Find the formula 42 reversed is 24 2+4 = 6. The difference between 42 & 24 is 18, 2 + 4 = 6. 18 x 2 = 36, 36 + 6 = 42, 18 + 6 = 24. I need to find a formula that would've found the answers 6 & 18 before I knew they were the answer, but could also work for other numbers than 42/24 ?

To find a formula that can generate the answers 6 and 18 in a similar manner to the example you provided with the numbers 42 and 24, we can break down the steps you took and generalize them. Let's outline the problem-solving process:

1. Reverse the first number: This step involves reversing the digits of the first number. In the case of 42, reversing it gives us 24.

2. Calculate the sum of the reversed digits: Combine the digits of the reversed number and calculate their sum. In this example, 2 + 4 = 6.

3. Calculate the difference between the original number and the reversed number: Subtract the reversed number from the original number. For 42 and 24, the difference is 18.

4. Calculate the sum of the digits obtained in step 2: Take the sum from step 2 (6, in this example) and calculate the sum of its individual digits.
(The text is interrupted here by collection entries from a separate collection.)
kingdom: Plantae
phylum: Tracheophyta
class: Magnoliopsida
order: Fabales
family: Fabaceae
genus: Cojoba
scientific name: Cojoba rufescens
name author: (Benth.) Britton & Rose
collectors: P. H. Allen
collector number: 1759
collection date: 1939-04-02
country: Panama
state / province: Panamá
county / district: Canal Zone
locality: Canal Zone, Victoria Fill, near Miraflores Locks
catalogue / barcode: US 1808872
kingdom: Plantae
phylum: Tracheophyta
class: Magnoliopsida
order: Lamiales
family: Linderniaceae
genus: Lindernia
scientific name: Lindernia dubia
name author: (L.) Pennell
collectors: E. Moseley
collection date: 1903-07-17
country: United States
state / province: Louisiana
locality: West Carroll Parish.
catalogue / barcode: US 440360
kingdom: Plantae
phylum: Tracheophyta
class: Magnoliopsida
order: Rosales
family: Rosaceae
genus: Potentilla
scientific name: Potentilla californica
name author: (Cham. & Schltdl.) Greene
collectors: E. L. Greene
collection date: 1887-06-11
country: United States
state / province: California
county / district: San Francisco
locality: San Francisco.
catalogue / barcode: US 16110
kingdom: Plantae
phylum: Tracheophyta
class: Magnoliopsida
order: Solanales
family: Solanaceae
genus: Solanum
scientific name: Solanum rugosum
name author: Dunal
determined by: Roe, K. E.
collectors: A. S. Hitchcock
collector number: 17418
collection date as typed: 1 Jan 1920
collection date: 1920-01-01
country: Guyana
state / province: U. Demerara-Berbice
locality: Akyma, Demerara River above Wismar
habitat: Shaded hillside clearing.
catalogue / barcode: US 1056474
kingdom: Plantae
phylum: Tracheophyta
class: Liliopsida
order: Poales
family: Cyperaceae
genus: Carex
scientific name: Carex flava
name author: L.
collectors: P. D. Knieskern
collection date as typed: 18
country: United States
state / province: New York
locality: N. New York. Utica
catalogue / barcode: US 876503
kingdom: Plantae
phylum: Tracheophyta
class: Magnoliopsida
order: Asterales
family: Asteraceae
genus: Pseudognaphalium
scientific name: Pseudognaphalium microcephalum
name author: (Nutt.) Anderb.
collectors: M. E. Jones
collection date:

In our case, 6 is already a single digit.

5. Multiply the difference calculated in step 3 by 2: Multiply the difference by 2. In our example, 18 * 2 = 36.

6. Add the result of step 5 to the result of step 4: Add the result from step 5 to the sum obtained in step 4. In our example, 36 + 6 = 42.

7. Add the result of step 3 to the sum obtained in step 2: Add the difference obtained in step 3 to the sum obtained in step 2. In this example, 18 + 6 = 24.

Now, let's write a formula that can generate the desired results:

Let's assume the original number is represented by "n" and the reversed number by "r".

1. Reverse the number: Reverse the digits of "n" to obtain "r".

2. Calculate the sum of the reversed digits: Let "s" be the sum of the digits of "r".

3. Calculate the difference between the original number and the reversed number: Subtract "r" from "n" to get "d" (d = n - r).

4. Calculate the sum of the digits obtained in step 2: Let "s'" be the sum of the digits of "s".

5. Multiply the difference calculated in step 3 by 2: Multiply "d" by 2.

6. Add the result of step 5 to the result of step 4: Add the product from step 5 to "s'" (result = d * 2 + s').

7. Add the result of step 3 to the sum obtained in step 2: Add "d" to "s" (result = d + s).

Using this formula, you can input any number "n" and obtain the results for steps 6 and 7 without already knowing what these values are.

Please note that this formula assumes both the original number and the reversed number have more than one digit. If either number has only one digit, the sum of its digits (steps 2 and 4) will be the value itself.